Gradually and then at some point in the 1990s, I successfully eliminated traditional tests and assignment grades in my high school English courses. As a note of clarification, although I do not use tests or grades, I have always been required to assign grading period and course grades.

Thus, I have been seeking ways to better navigate a test/grade culture of traditional schooling (one my students have been conditioned to trust and even embrace) while practicing my critical philosophy that rejects both.

A few semesters ago, as part of that journey, I returned to the course grade contract, something I had tried in some fashion during my high school teaching years.

The problem I continued to have was that students were mostly unable to set aside their test/grade mentality, and thus, the absence of tests and assignment grades often negatively impacted student engagement and learning.

Initially, I envisioned course grade contracts would improve student engagement and lower stress and anxiety, thus improving learning.

Some non-traditional practices worked. I have students prepare for and participate in a class discussion for their midterm, for example. No memorization, no “cover your work,” and no exam stress.

This collaborative approach students both embraced and recognized as not assessment, but as learning experiences themselves.

However, particularly in courses that are not designated as writing courses (I do teach first-year writing and an upper-level writing/research courses), students tend to struggle significantly with the course structure and the use of a major writing assignments as an extended teaching and learning experiences (and not a way to grade them).

The first iteration of the course grade contract, then, focused on requiring students to submit, conference, and revise essays; I structured A and B course grades around minimum standards for the B-range (submit an acceptable essay, conference after receiving my feedback, and submit one acceptable revision that addresses the feedback) and additional revisions after more feedback for the A-range.

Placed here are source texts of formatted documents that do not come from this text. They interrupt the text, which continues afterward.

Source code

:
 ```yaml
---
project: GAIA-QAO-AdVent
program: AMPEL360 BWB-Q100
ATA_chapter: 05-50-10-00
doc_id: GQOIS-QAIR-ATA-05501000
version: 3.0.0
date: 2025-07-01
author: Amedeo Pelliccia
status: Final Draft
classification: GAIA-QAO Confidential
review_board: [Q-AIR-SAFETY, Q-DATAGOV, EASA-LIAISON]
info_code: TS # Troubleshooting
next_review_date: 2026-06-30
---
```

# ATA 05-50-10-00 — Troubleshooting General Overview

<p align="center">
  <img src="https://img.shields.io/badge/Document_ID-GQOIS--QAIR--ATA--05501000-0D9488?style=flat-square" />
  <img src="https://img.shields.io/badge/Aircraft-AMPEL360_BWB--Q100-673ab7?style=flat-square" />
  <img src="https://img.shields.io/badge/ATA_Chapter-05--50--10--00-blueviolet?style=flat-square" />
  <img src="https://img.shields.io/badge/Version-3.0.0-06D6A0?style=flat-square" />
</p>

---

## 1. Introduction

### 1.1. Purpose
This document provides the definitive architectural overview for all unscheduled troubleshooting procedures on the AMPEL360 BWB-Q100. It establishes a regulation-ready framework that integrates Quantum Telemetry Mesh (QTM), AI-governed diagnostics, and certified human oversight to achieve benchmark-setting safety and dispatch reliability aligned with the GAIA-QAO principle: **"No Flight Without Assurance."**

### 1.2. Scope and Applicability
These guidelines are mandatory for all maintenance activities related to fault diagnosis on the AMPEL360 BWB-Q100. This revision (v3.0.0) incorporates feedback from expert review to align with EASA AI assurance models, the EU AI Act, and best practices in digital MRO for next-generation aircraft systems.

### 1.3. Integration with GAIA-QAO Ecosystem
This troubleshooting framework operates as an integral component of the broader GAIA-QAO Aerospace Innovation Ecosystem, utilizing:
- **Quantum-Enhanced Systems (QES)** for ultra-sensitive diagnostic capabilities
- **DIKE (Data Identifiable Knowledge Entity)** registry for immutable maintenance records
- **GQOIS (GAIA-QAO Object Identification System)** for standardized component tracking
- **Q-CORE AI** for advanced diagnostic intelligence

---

Despite the course grade being explicitly linked to minimum expectations for the process, students continue to see my feedback as negative and harsh, but also remain trapped in the possibility of submitting a perfect essay and never having to complete revisions.

In short, they see the essay assignment as a form of assessment and cannot fully engage in the submitting/revising process as individualized teaching and learning experiences.

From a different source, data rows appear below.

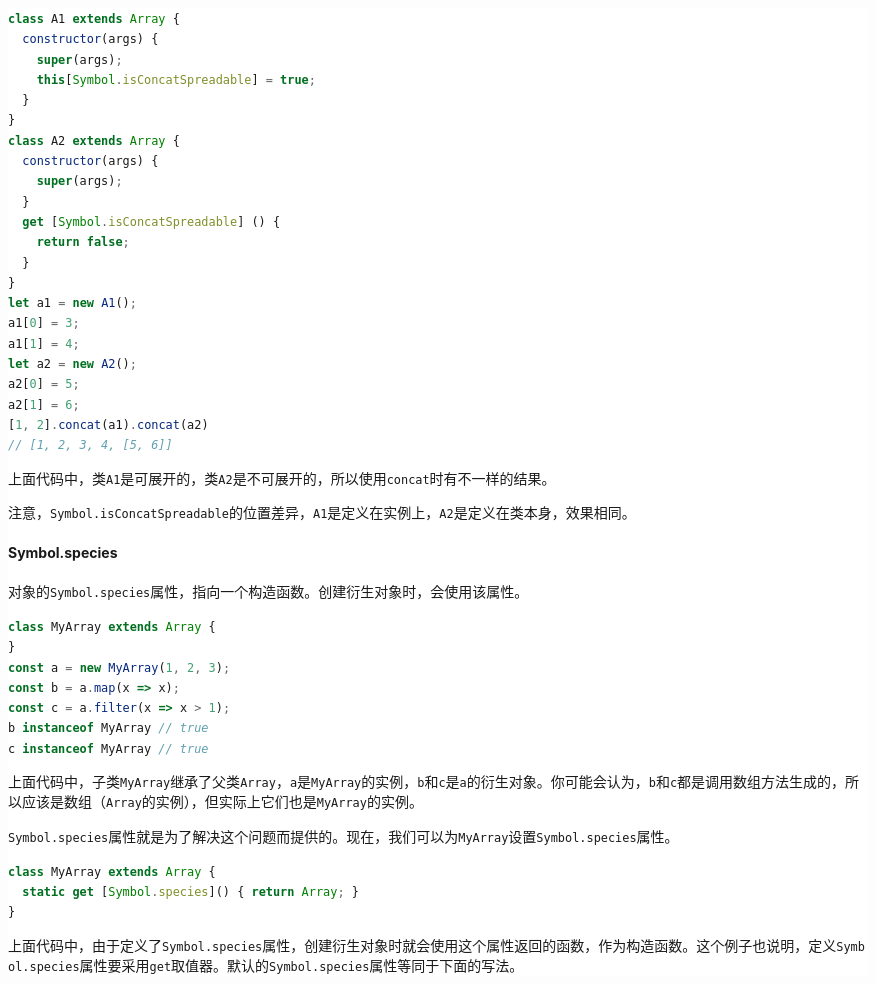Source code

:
 ```js
class A1 extends Array {
  constructor(args) {
    super(args);
    this[Symbol.isConcatSpreadable] = true;
  }
}
class A2 extends Array {
  constructor(args) {
    super(args);
  }
  get [Symbol.isConcatSpreadable] () {
    return false;
  }
}
let a1 = new A1();
a1[0] = 3;
a1[1] = 4;
let a2 = new A2();
a2[0] = 5;
a2[1] = 6;
[1, 2].concat(a1).concat(a2)
// [1, 2, 3, 4, [5, 6]]
```

上面代码中，类`A1`是可展开的，类`A2`是不可展开的，所以使用`concat`时有不一样的结果。

注意，`Symbol.isConcatSpreadable`的位置差异，`A1`是定义在实例上，`A2`是定义在类本身，效果相同。

#### Symbol.species

对象的`Symbol.species`属性，指向一个构造函数。创建衍生对象时，会使用该属性。

```js
class MyArray extends Array {
}
const a = new MyArray(1, 2, 3);
const b = a.map(x => x);
const c = a.filter(x => x > 1);
b instanceof MyArray // true
c instanceof MyArray // true
```

上面代码中，子类`MyArray`继承了父类`Array`，`a`是`MyArray`的实例，`b`和`c`是`a`的衍生对象。你可能会认为，`b`和`c`都是调用数组方法生成的，所以应该是数组（`Array`的实例），但实际上它们也是`MyArray`的实例。

`Symbol.species`属性就是为了解决这个问题而提供的。现在，我们可以为`MyArray`设置`Symbol.species`属性。

```js
class MyArray extends Array {
  static get [Symbol.species]() { return Array; }
}
```

上面代码中，由于定义了`Symbol.species`属性，创建衍生对象时就会使用这个属性返回的函数，作为构造函数。这个例子也说明，定义`Symbol.species`属性要采用`get`取值器。默认的`Symbol.species`属性等同于下面的写法。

Oddly, students continue to email me apologizing for their first submissions because they see the revision-oriented feedback, again, as negative or harsh—evaluative—and not a necessary part of essay assignment as teaching and learning.

The semester ending now, in fact, proved to me that using the course grade contract to shift assignments from forms of assessment to teaching/learning experiences (like the midterm exam period as a class discussion) needed another round of revision by me.

The problems I am still encountering include students struggling in content-focused courses (where they expect traditional tests and are not expecting to be challenged as thinkers and writers) because of the absence of tests/grades as well as the course structure that forefronts course content in the first half of the semester and mostly implements workshop the second half.

Here, then I want to share the new versions of those contracts to be implemented in spring. I have more explicitly included language about the purpose of the contract and added the final portfolio expectations in a format that also is more explicit about assignment expectations as well as fulfilling the contracted grade.

Here is the revised course grade contract for my first-year writing course:

And here is the revised course grade contract for my upper-level writing/research course:

The problem will remain, however, that I teach students conditioned for more than 2/3 of their lives in a culture of tests and grades, a culture that has taught them that assignments as by the teacher for evaluation and not for the student as teaching and learning.

I am seeking ways to shift the culture of teaching and learning as well as my students’ expectations for what it means to be a student and a teacher.

These are big asks for those students, but I am convinced they can make those shifts and benefit greatly from doing so.